By Staff | Feb 17, 2009

In the past year, government officials in Lee County and Florida have seen revenues from property taxes plummet along with property values, leading many to call for bringing in other industries so there is not an overreliance on construction.
However, one Lee County planner warned not to overlook the staples of the local economy — tourism and retirement — as the area grows.
“I wouldn’t sacrifice (the tourism and retirement industries) for anything else,” Wyatt Daltry said Tuesday after speaking to the Fort Myers Republican Women’s Club.
Daltry, father of Cape Coral city planner Wyatt Daltry, has long been a proponent of “smart growth,” something he says began in 1950 that the county is still trying to implement today, despite economic troubles.
One factor of the harsh economy that could hinder growth is the massive national debt incurred in the past 30 years, Daltry said.
“When my generation was in charge, we ran up a bill,” he said, citing the Reagan presidency to today as an era in which the national debt grew $9 trillion. “We’ve run up so much debt, it’s hard to get financing for critical infrastructure.”
That means updating existing infrastructure systems instead of adding to them.
“We’re going to be working on our transportation systems, our water utility systems to work better for people, so we don’t have to keep expanding,” Daltry said.
While the local economy is currently struggling, there are global factors working to Lee County’s advantage, Daltry said — if the county does not lose sight of its main industries.
Globalization and the recent expansion of middle classes in countries like China, India, Brazil and others means a wider pool of potential tourists to attract to Lee County. Also, the post-World War II “baby boom” generation — a worldwide, not just American, phenomenon — is reaching retirement age.

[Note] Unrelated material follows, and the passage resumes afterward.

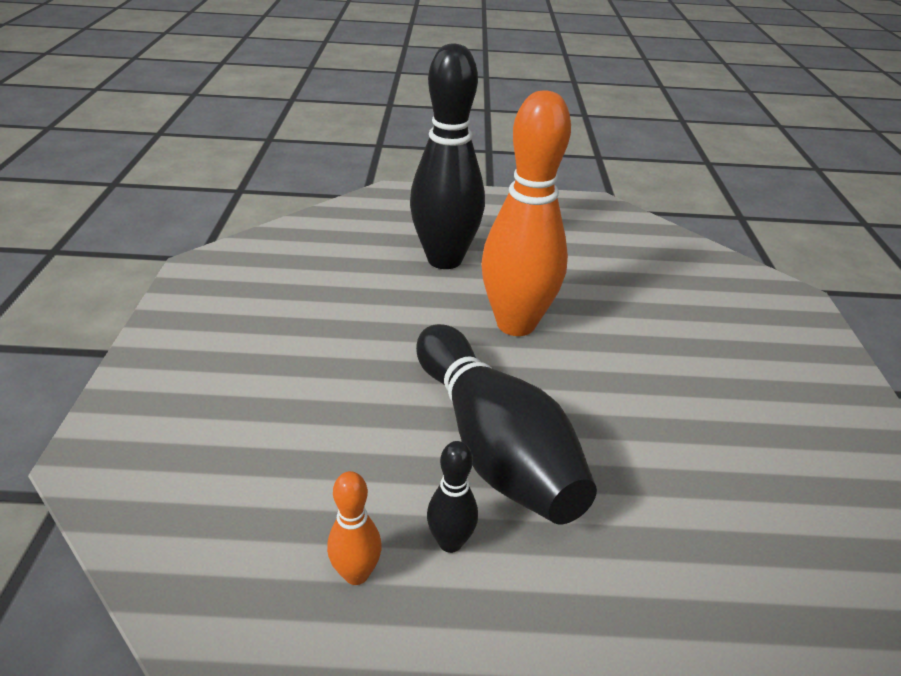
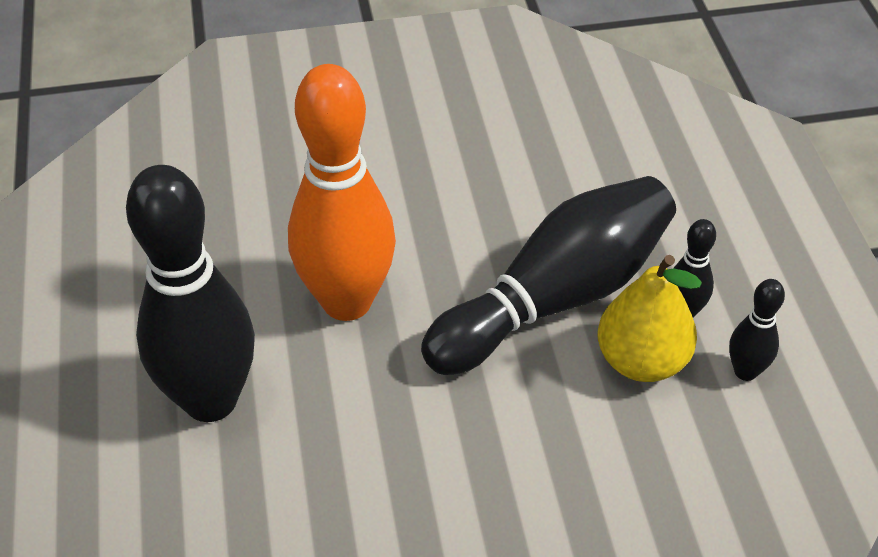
camera: 100 degrees left, 10 degrees up
(356, 573) = (745, 371): orange bowling pin -> black bowling pin
(400, 488) = (641, 361): none -> yellow pear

Given the current economic climate, there is a temptation to gear policy decisions at attracting other industries, Daltry said, but it would be a mistake to grow at the expense of the core of Lee’s economy.
“There’s always the danger of that happening if you don’t sustain your infrastructure and growth,” he said.
Republican Women’s Club member Jodi Van Cooney said she was impressed with Daltry’s presentation.
“Wayne has been here long enough, he basically knows what we need,” she said.